Questions about Visiting DeVries Nature Conservancy
Do you charge for admission?
We do not! Our grounds and trails are provided to the public for free. This is not an easy thing to do, so we strongly encourage regular visitors to help us with maintenance and upkeep by becoming members. You can become a member online right here.
Do you allow dogs?
We do! DeVries is dog-friendly place, and our trails are great for walking dogs of all shapes and sizes. We even allow dogs in the Education Center! If you plan to bring your dog, be sure to follow our two rules: all dogs must be on leashes (six feet or shorter), and all owners must pick up after their dogs–leave no trace. We provide biodegradable bags and receptacles for your convenience.
Questions about wild animals
Do you accept injured wild animals?
We do not. We lack the resources and facilities to offer this service. The work of wildlife rehabilitation is closely regulated by both state and federal law, and rehabilitators must be trained and hold various licenses and permits to practice. This work is also very costly, requiring extensive facilities and a budget that can provide for supplies and medical bills.

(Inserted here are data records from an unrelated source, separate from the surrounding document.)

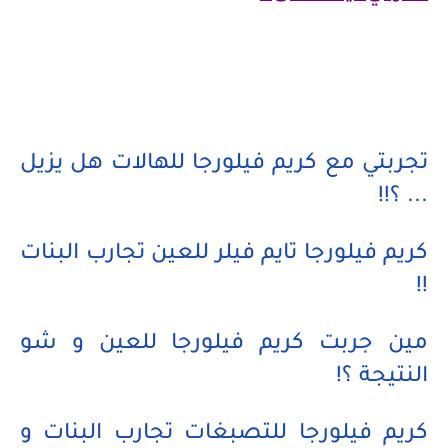
تجربتي مع كريم فيلورجا للهالات هل يزيل
... ؟!!
كريم فيلورجا تايم فيلر للعين تجارب البنات
!!
مين جربت كريم فيلورجا للعين و شو
النتيجة ؟!
كريم فيلورجا للتصبغات تجارب البنات و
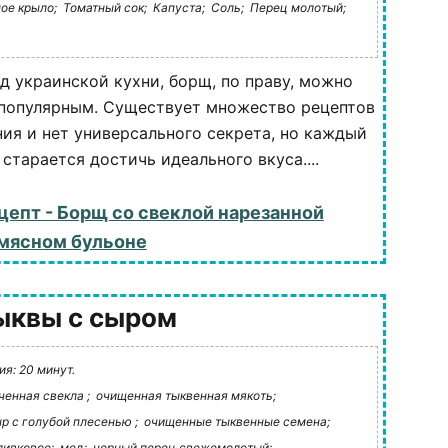
ое крыло;
Томатный сок;
Капуста;
Соль;
Перец молотый;
д украинской кухни, борщ, по праву, можно
популярным. Существует множество рецептов
ния и нет универсального секрета, но каждый
 старается достичь идеального вкуса....
цепт - Борщ со свеклой нарезанной
 мясном бульоне
тыквы с сыром
я: 20 минут.
ченная свекла ;
очищенная тыквенная мякоть;
р с голубой плесенью ;
очищенные тыквенные семена;
ливковое;
мед;
черный перец свежемолотый;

If you have found an injured wild animal, check the Michigan DNR's directory of licensed rehabilitators to find a licensed rehabilitator equipped for that particular species. For birds of prey, we recommend that you get in touch with Joe Rogers of Shepherd, MI, who hosts our annual Birds of Prey demonstrations. He works for the Wildlife Recovery Association and has years of experience rehabilitating these animals. His number is (989) 772 1538. Be sure to contact a rehabilitator BEFORE handling or relocating the injured animal, as it is illegal to do this without permission. If you cannot find a suitable rehabilitator, contact your local Animal Control authority.
Please do not attempt to rehabilitate an injured animal on your own. Not only is it against the law, but it can bring further harm to the animal and to you as well. State and federal regulations were established to protect wildlife, and the licensing process is meant to ensure that rehabilitators have the proper training and educational background to do this difficult work.
Do you accept baby wild animals?
We do not, for many of the reasons above. Baby wild animals are generally even more challenging to care for than injured animals, as they usually require round-the-clock attention. Again, please do not attempt to raise a baby animal on your own. Despite appearances, baby animals rarely need help. Babies that have actually been rejected by their parent are usually infested with parasites or otherwise unviable.
For more information on what to do when you encounter a baby animal, check the Michigan Department of Natural Resources website. Also, the Blandford Nature Center in Grand Rapids has some great resources available on their website explaining what to do for some commonly-encountered species.